The Taoiseach has been careful with his words. He didn't say that Ireland wouldn't seek a bailout, just that it hadn't applied for one to fund our sovereign needs.
The unnamed European officials who have been busy briefing journalists have also been right because there are certainly talks going on between Irish officials and the EU stability fund about a bailout, on some level.
It seems the Government may be trying to cut a deal to allow it to access this fund -- but only to keep our ailing banks in business, at least for now. This allows Mr Cowen to state that Ireland is solvent enough to fund itself but not its banks.

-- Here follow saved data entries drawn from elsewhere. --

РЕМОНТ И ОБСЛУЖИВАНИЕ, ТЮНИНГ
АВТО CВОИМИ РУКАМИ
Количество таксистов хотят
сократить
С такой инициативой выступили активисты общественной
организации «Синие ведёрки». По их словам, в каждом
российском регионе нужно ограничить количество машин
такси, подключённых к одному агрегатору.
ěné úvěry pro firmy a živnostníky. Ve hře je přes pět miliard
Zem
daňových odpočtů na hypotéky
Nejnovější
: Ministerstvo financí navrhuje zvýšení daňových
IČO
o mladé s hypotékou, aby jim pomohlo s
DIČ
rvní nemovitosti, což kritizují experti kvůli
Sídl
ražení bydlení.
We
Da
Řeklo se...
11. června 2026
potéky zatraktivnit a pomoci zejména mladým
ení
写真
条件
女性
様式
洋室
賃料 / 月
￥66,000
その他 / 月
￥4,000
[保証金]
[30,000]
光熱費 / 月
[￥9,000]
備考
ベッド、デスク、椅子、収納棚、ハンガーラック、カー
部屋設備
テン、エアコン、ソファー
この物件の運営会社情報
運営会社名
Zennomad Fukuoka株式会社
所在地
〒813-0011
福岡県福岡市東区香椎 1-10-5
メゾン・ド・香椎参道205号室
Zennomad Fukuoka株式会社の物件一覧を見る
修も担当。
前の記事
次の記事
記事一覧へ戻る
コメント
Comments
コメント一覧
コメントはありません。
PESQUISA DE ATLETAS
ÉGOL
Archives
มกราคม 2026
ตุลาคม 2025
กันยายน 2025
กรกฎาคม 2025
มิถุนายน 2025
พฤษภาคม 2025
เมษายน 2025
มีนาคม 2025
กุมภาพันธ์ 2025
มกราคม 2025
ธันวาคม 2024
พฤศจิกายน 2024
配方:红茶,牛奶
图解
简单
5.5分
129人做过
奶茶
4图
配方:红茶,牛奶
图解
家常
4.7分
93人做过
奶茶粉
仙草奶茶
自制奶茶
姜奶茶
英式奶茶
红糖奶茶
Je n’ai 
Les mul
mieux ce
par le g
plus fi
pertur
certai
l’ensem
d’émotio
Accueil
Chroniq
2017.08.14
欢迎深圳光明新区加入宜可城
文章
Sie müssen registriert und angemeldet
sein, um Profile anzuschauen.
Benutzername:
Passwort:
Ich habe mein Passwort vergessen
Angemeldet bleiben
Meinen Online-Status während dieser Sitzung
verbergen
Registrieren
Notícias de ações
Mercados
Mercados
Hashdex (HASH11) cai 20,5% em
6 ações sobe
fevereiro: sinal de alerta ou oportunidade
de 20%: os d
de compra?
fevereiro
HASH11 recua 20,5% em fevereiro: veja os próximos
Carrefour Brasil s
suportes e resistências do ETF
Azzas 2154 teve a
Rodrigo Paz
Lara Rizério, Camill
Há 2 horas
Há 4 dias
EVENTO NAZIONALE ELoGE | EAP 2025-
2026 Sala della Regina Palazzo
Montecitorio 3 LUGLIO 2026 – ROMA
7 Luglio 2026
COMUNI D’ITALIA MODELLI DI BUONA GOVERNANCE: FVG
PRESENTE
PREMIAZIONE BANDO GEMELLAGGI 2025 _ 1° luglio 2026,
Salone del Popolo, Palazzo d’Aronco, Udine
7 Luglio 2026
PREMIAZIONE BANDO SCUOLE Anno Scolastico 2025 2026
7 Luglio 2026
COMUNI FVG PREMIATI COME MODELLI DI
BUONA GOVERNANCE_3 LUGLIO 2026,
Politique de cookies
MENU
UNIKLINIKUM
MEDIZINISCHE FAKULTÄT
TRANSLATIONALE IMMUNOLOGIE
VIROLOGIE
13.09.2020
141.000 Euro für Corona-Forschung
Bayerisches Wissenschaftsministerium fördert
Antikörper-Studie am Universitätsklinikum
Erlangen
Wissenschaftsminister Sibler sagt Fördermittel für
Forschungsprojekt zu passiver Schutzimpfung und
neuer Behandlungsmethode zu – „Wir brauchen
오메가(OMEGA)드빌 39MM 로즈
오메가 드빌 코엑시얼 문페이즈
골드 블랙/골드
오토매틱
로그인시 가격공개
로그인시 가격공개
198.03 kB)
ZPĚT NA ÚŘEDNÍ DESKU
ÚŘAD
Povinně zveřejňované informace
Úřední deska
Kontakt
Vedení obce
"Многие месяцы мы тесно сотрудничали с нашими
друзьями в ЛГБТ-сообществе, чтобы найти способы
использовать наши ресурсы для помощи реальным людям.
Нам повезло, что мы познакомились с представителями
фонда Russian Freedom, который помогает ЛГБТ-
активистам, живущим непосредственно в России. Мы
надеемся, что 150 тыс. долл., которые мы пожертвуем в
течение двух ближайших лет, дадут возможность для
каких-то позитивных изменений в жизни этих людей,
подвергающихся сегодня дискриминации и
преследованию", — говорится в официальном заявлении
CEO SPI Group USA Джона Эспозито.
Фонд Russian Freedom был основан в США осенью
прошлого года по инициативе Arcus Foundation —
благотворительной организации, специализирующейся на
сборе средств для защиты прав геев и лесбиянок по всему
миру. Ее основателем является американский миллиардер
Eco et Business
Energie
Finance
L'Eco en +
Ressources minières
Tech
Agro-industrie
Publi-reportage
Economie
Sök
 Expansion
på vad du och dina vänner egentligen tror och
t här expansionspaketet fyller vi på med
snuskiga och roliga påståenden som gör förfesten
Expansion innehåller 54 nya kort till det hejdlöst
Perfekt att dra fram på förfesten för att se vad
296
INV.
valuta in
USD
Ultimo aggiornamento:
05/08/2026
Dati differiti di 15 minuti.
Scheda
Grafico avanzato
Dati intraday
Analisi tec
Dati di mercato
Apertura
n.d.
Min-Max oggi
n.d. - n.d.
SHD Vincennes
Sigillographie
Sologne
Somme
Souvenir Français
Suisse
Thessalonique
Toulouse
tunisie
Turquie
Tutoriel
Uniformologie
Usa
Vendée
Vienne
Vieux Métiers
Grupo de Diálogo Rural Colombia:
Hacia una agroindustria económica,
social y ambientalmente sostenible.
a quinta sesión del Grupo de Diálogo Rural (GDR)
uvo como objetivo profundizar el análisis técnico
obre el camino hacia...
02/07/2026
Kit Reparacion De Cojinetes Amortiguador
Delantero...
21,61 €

IMF managing director Dominique Strauss-Kahn said that the fund was ready to support Ireland and that he didn't see the Irish situation as being "the same thing as the Greece problem", referring to EU and IMF combined efforts to rescue that debt-ridden country in May. The Government will be making the same point to EU finance ministers over coming hours. Our problem is our banks.
It is a high-wire act and there is no guarantee that even if the Government managed to broker such a deal, it wouldn't have to yield to a full bailout, possible as soon as the New Year.
It may buy it enough time to allow it to put its four-year plan together and pass the Budget and hope for the best after that. But the EU finance ministers may take a different view.
Easing investor concerns about Ireland's finances would help German Chancellor Angela Merkel's plan to require investors to contribute toward future rescues.
This plan to burn bondholders in the future injected fresh turmoil into the unsettled markets, although the European finance ministers said last week that it would have "no impact" on existing debt and would not apply until 2013.
This has proved a divisive issue among Europe's political leaders and they may also be divided about whether Ireland should seek aid.
Some may take the view that Ireland should at least take the bailout money as a backstop before it goes back to the market, something that would inject some investor confidence. Others, perhaps those who have been spinning this weekend, may believe the time for talking is over and that Ireland's financial problems must be resolved.
We will have to wait and see how this will play out over the next few days.